The five-time All-Star and 2010 National League MVP has slugged 263 home runs with the Reds with a .313 batting average that ranks third among all active players behind Miguel Cabrera and Jose Altuve and a .428 on-base percentage that ranks first.
He’s brought consistent legitimacy to a franchise that has often dealt their best players around the first baseman, whether it was Johnny Cueto, Jay Bruce or Todd Frazier, just to name a few. But he’s only made the postseason three times in his first 11 full seasons in the majors while the Reds have gone a combined 2-7 in those games.
Not even two full months into the 2018 season and there is no chance that Votto and the Reds will add a fourth postseason appearance to the Canadian’s resume. Through 42 games, Cincinnati is 14-28, a 10-7 loss on Monday night to the San Francisco Giants ending a six-game win streak that has helped make the worst record in the National League look a little better.

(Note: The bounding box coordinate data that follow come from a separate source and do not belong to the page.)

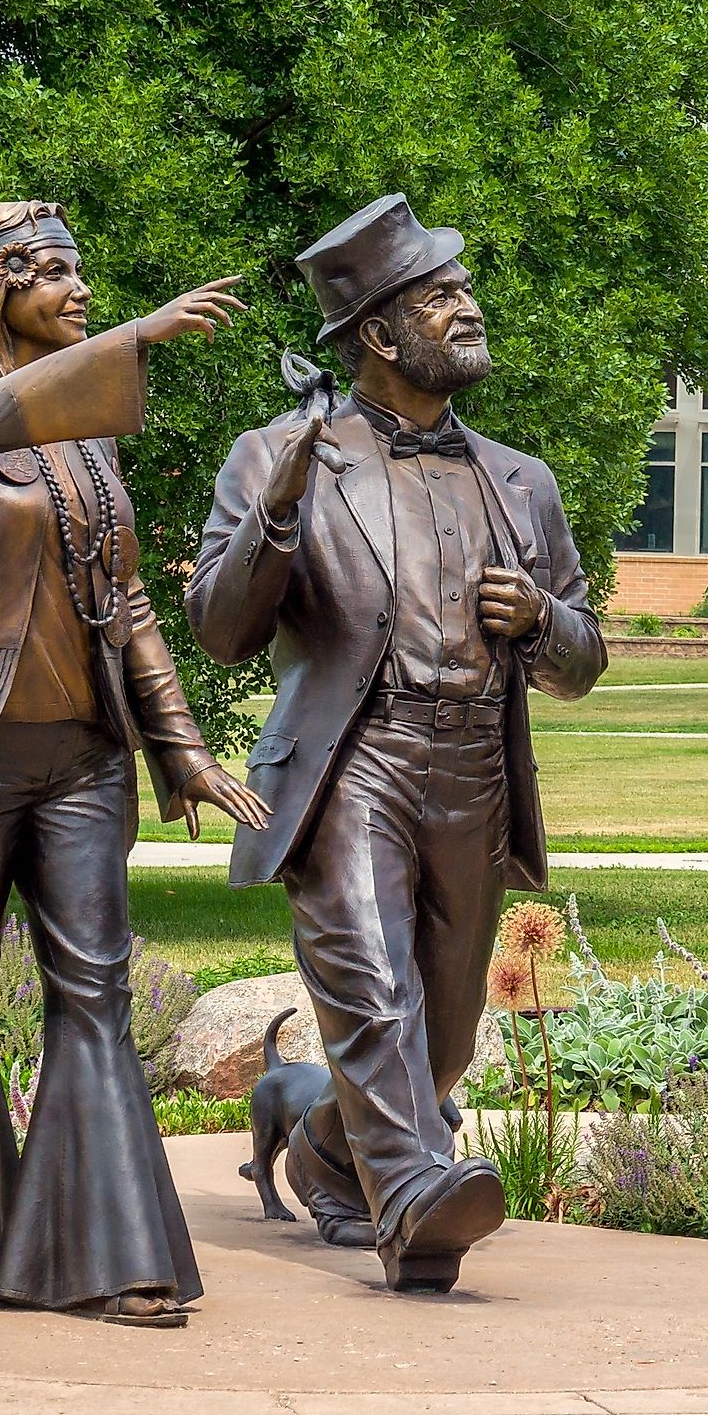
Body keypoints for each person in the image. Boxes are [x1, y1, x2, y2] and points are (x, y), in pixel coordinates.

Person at [0, 199, 268, 1327]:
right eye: (50, 272)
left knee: (95, 991)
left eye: (81, 272)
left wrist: (178, 747)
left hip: (85, 757)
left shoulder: (85, 442)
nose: (77, 288)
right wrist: (130, 335)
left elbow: (126, 598)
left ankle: (109, 1253)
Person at [190, 194, 606, 1292]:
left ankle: (332, 1156)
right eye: (442, 295)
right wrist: (277, 510)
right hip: (352, 764)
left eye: (463, 288)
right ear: (379, 332)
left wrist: (544, 622)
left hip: (474, 765)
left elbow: (584, 656)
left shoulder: (521, 479)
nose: (469, 307)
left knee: (445, 1044)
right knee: (375, 998)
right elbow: (221, 630)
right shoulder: (282, 455)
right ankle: (417, 1201)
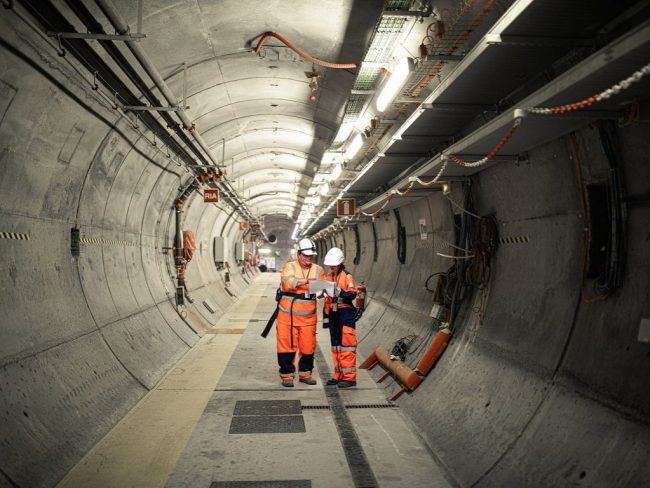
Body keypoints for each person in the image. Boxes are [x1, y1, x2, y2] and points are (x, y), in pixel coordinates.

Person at [276, 238, 326, 387]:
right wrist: (308, 282)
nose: (308, 259)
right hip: (287, 317)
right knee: (286, 347)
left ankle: (305, 375)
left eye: (311, 256)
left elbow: (320, 289)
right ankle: (287, 376)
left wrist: (317, 288)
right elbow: (288, 283)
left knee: (308, 347)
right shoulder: (290, 266)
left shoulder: (318, 270)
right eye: (305, 256)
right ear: (299, 254)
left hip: (308, 318)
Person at [322, 247, 358, 388]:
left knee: (347, 346)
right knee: (336, 346)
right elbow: (326, 297)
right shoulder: (329, 277)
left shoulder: (347, 276)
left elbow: (352, 295)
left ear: (340, 263)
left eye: (334, 264)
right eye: (330, 264)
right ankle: (338, 375)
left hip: (346, 314)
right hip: (334, 314)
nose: (332, 266)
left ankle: (349, 378)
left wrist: (340, 292)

While Votto has been a good servant for the club, it looks as though his patience is wearing thin as he spoke with the Yahoo Sports MLB Podcast:
“I genuinely hope that we’re trending in the right direction, but this is the worst start I’ve ever seen,” Votto said. “If I’m not mistaken, it’s been noted in the past that this was historically one of the worst starts for this franchise.”
He’s not wrong. A miserable 3-18 start was the Reds’ worst start in team history, one that spans all the way back to 1882. And he realized the strain it’s putting on those around the organization.

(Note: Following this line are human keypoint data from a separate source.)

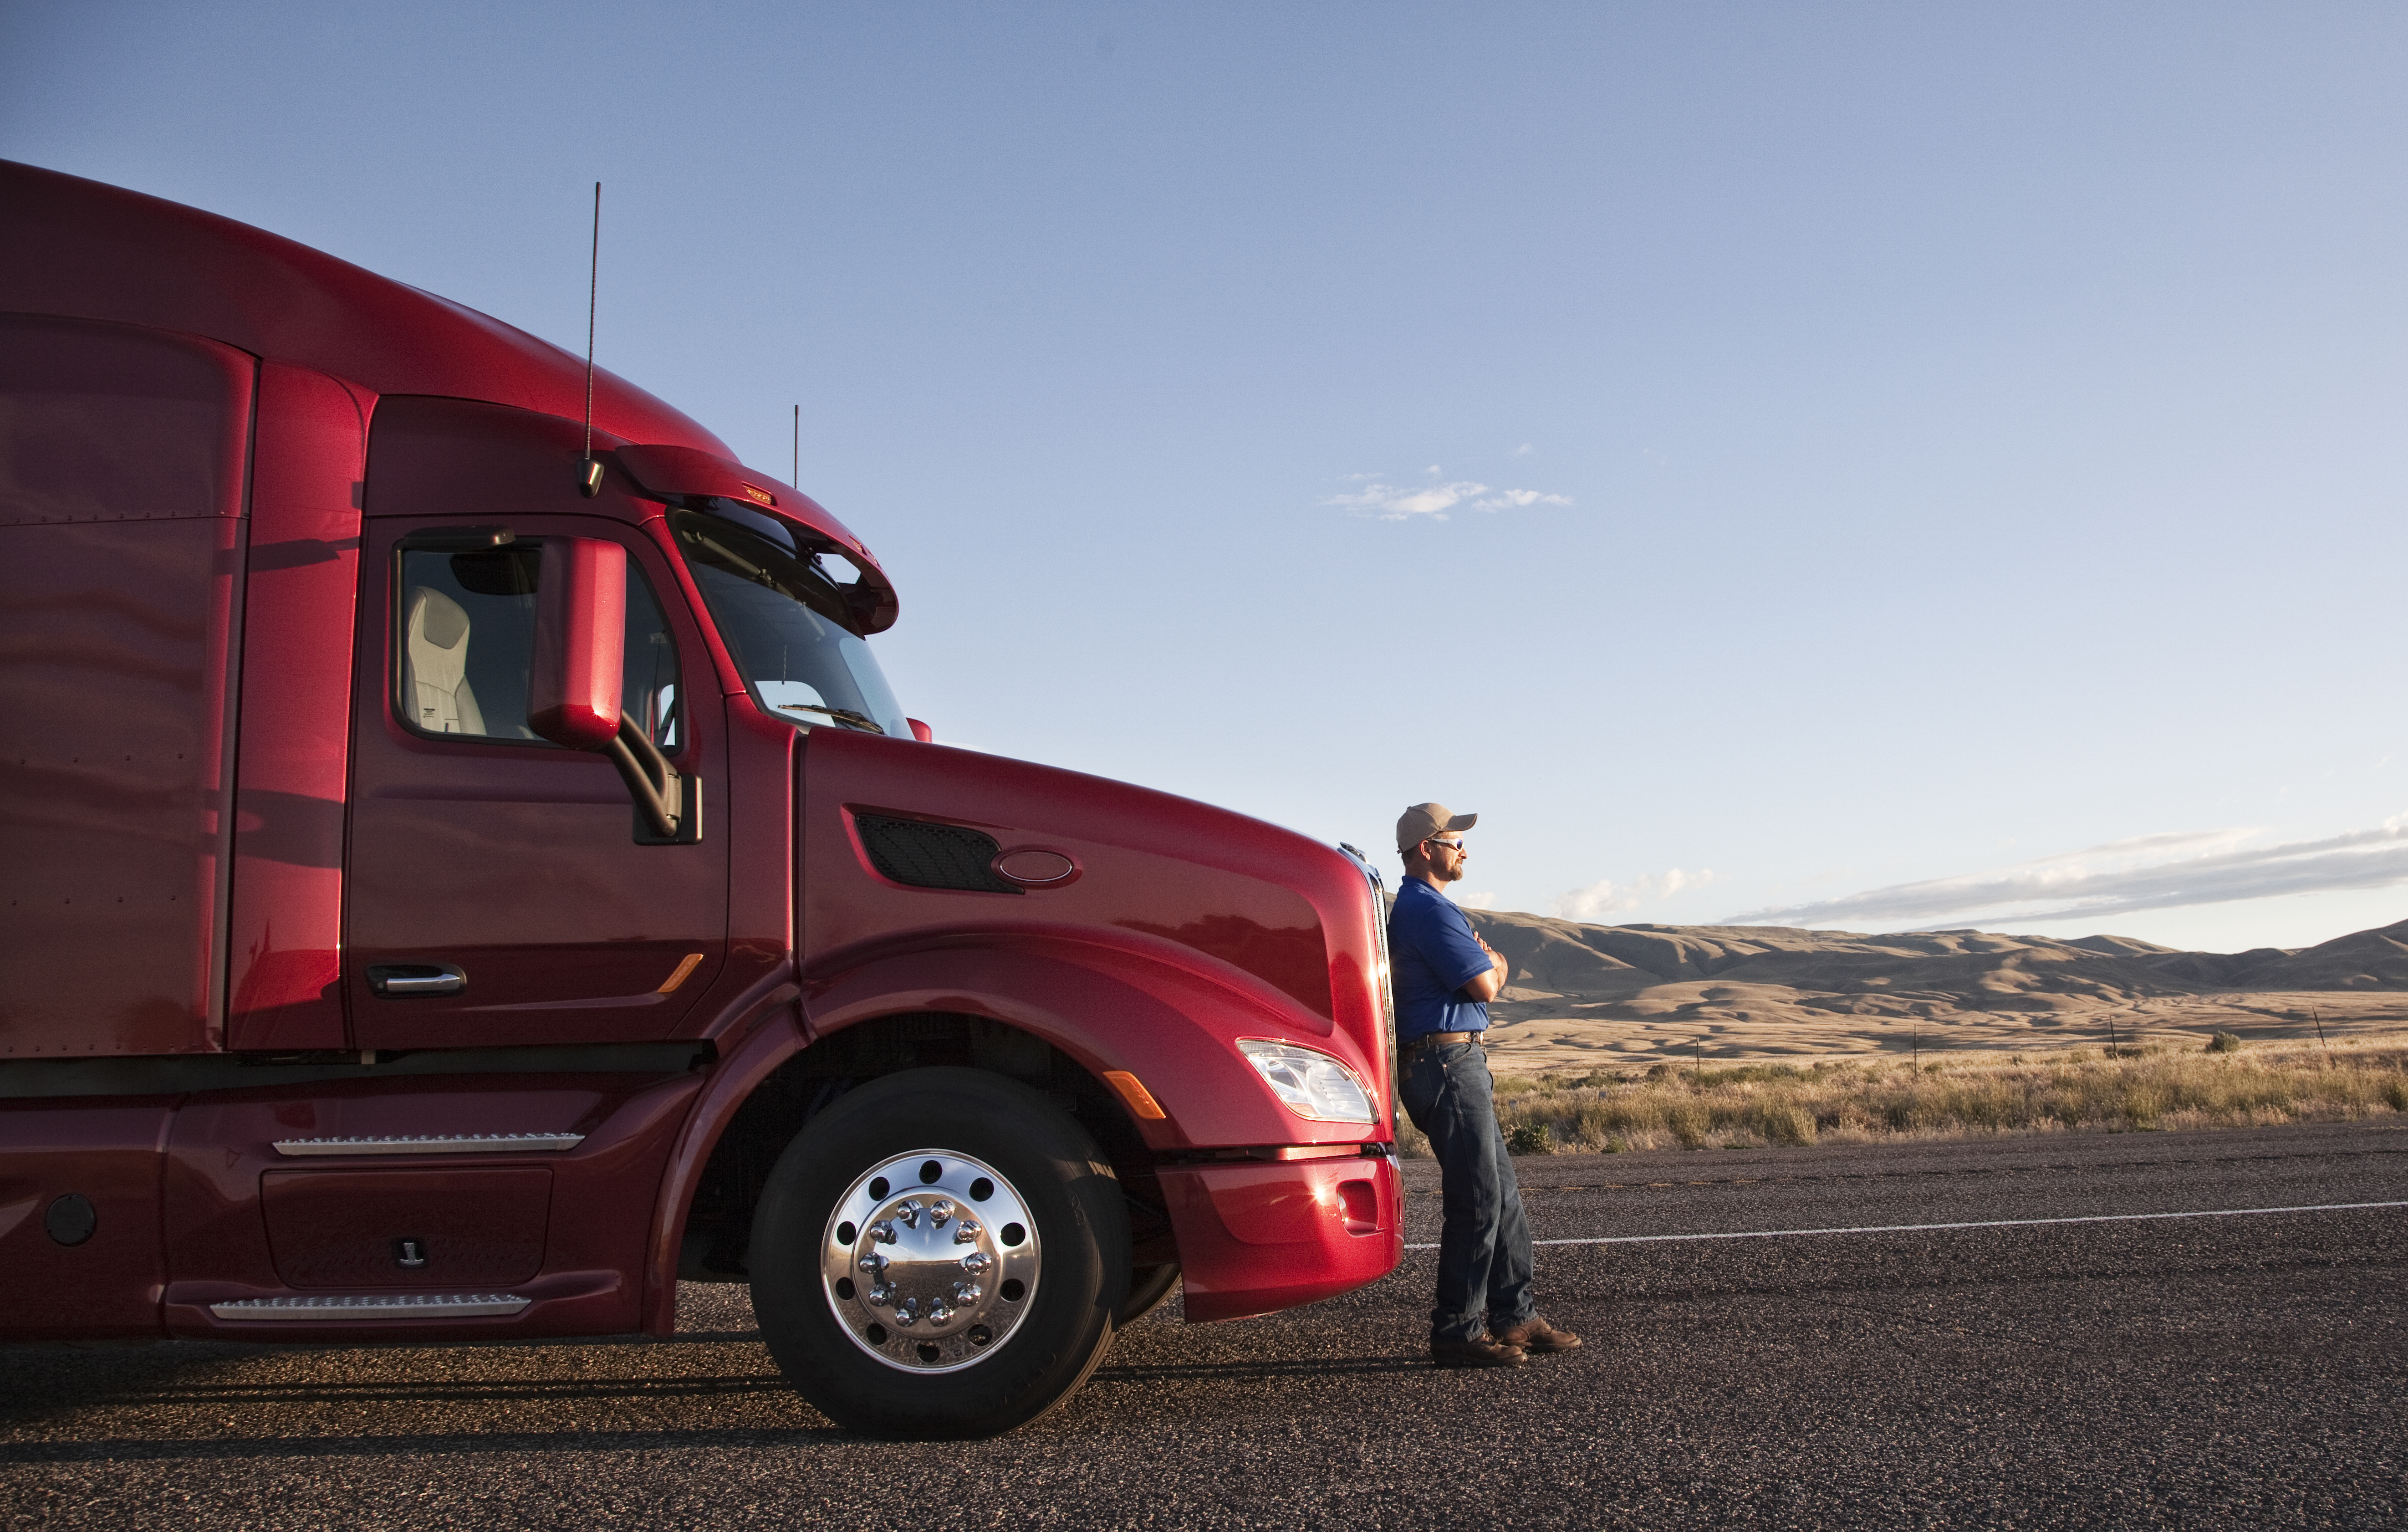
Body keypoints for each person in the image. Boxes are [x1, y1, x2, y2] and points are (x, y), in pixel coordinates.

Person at [1388, 802, 1582, 1369]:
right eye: (1454, 841)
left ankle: (1514, 1316)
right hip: (1445, 1064)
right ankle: (1456, 1328)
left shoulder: (1424, 909)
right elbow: (1483, 985)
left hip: (1452, 1063)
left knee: (1501, 1192)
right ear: (1427, 848)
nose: (1464, 850)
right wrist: (1495, 963)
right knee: (1477, 1197)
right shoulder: (1429, 912)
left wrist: (1487, 964)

“There are so many people that are losing interest in our organization — and deservedly so,” he said. “It hasn’t been a fun time to be a Cincinnati Reds fan.”

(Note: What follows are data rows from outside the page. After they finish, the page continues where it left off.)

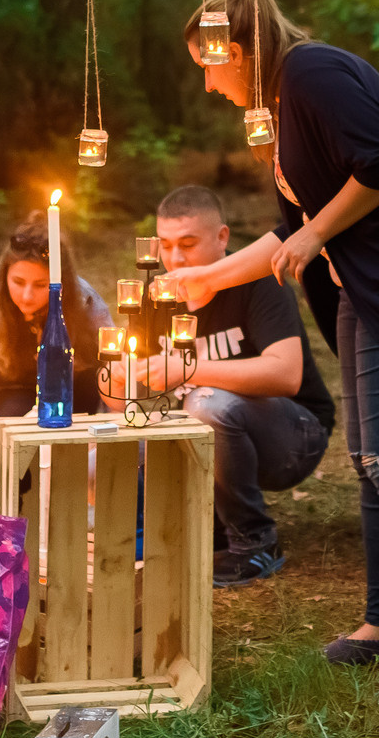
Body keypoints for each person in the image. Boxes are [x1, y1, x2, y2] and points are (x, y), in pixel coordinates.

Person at [165, 0, 379, 711]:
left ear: (239, 47)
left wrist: (318, 232)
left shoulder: (312, 72)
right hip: (362, 290)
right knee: (371, 459)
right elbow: (294, 228)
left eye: (209, 62)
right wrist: (209, 275)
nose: (208, 80)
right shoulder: (284, 105)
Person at [131, 183, 336, 588]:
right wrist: (123, 377)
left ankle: (254, 541)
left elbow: (286, 374)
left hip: (293, 437)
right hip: (208, 439)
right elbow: (135, 393)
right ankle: (194, 529)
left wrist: (186, 370)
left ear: (222, 237)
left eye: (188, 244)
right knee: (131, 426)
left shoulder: (260, 284)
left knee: (211, 405)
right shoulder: (153, 297)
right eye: (166, 245)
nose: (174, 258)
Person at [0, 215, 117, 444]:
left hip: (74, 393)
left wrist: (104, 439)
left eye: (40, 285)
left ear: (60, 282)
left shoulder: (85, 302)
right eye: (17, 282)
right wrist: (15, 442)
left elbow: (115, 373)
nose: (27, 296)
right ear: (4, 274)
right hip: (15, 397)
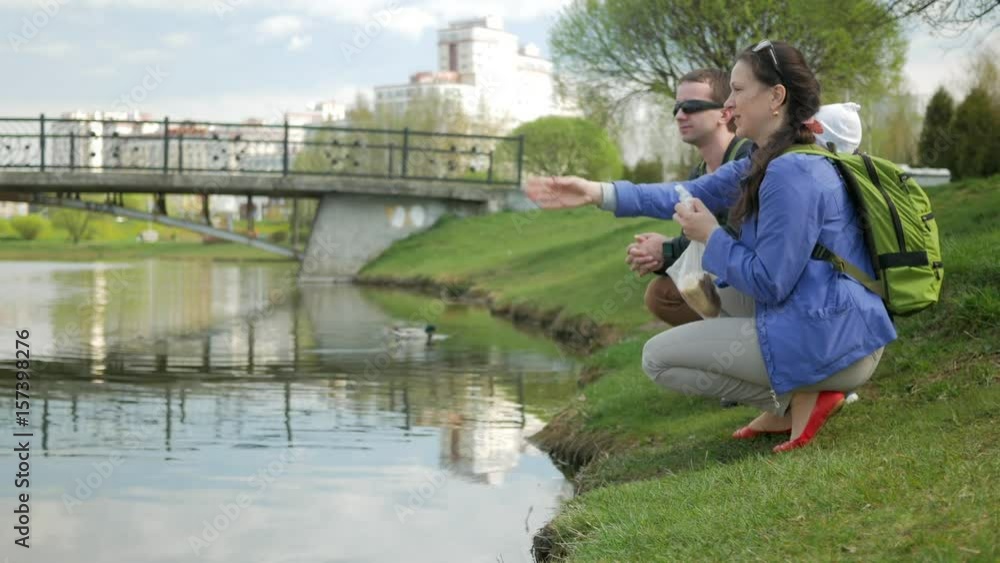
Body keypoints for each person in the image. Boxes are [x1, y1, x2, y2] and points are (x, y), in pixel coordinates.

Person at [524, 40, 896, 452]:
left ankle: (800, 398)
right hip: (826, 323)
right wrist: (596, 192)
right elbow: (685, 193)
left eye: (737, 90)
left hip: (835, 343)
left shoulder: (792, 174)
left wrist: (711, 235)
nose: (728, 104)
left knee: (657, 359)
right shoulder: (767, 158)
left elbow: (770, 283)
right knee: (708, 281)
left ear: (776, 97)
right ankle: (797, 400)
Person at [627, 69, 751, 328]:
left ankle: (749, 341)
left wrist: (666, 249)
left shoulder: (749, 157)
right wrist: (659, 255)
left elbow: (735, 235)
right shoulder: (698, 173)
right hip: (727, 274)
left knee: (662, 296)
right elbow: (695, 244)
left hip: (756, 279)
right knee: (661, 294)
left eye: (692, 106)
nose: (680, 115)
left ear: (725, 113)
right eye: (677, 108)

“Not often does a player get to speak the way I’m speaking right now because my role is to do my job on the field and pretty much zip my lips, which makes sense. But in the same breath, I’ve been with this franchise for, I think, 17 years now (drafted in 2002). You can say things are business, but to be honest with you, I was a kid when I signed with this franchise, I take it personally. This is a personal thing to me. People inside the organization in all likelihood are not going to enjoy my responses. But it’s been disappointing.”
Not at age 34, Votto’s is on the wrong side of his prime playing days, though he is still producing as he’s slashing .291/.414/.446 with six home runs and 23 RBI. If the Reds continue to inhabit the basement of the National League, it’s time to completely usher in a rebuild and clean house.
That means parting ways with Votto, who is signed through the 2023 season with a club option in 2024. That contract will be tough to move, though. With five years remaining, Votto will make $25 million per year until he’s 39 years old, which could scare some teams away from legitimately going after him.
That being said, the Reds should do right by their veteran, who has trudged through more than a decade of mediocrity and try and deal him to a contending team that can provide some young prospects in return.
It will all depend on if Votto would be willing to waive his no-trade clause. And despite saying he does not wish to be traded, his frustration could suggest otherwise.